To make matters a bit more complicated, most large urban areas, where 80% of the potential users of UAM vehicles are located, fall under Class B airspace (Class Bravo), which is the busiest and most regulated classification of the entire airspace management system. To enter Class Bravo airspace an aircraft has to be equipped in a very particular manner and receive clear and specific instructions to enter. Nothing that happens inside Class Bravo airspace is unmonitored and the flow of incoming and outgoing aircraft is a well-choreographed machine.
Given the rigorous safety standards and safety culture that are so well established, how are we going to add these two new players to the field while maintaining the same levels of safety and reliability? Not only that, how are we going to convince the FAA in the USA and EASA in Europe to do this at no extra cost and with no obvious benefits to them as regulators?
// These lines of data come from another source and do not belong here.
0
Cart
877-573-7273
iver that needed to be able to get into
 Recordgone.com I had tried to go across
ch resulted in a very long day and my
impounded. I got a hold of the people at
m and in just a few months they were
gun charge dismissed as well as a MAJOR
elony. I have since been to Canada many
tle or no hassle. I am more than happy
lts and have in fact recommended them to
These agencies and the countless NASP’s (National Airspace Service Providers) around the world are mostly government agencies or not-for-profit private corporations such as Nav Canada, which is the ATC entity that manages over 3.3 million flights over Canadian territory every year. What would be the argument to convince these agencies to increase their workload exponentially, while being expected to maintain the same level of safety and reliability with no obvious benefit to them?
In conclusion, the challenge for aircraft manufacturers is not to come up with a beautiful and practical design that satisfies all the safety requirements of its flight characteristics, but to also address the challenges of adding this novel technology to the NAS in a manner that guarantees the safety and reliability of the current system while at the same time remaining profitable in this new industry.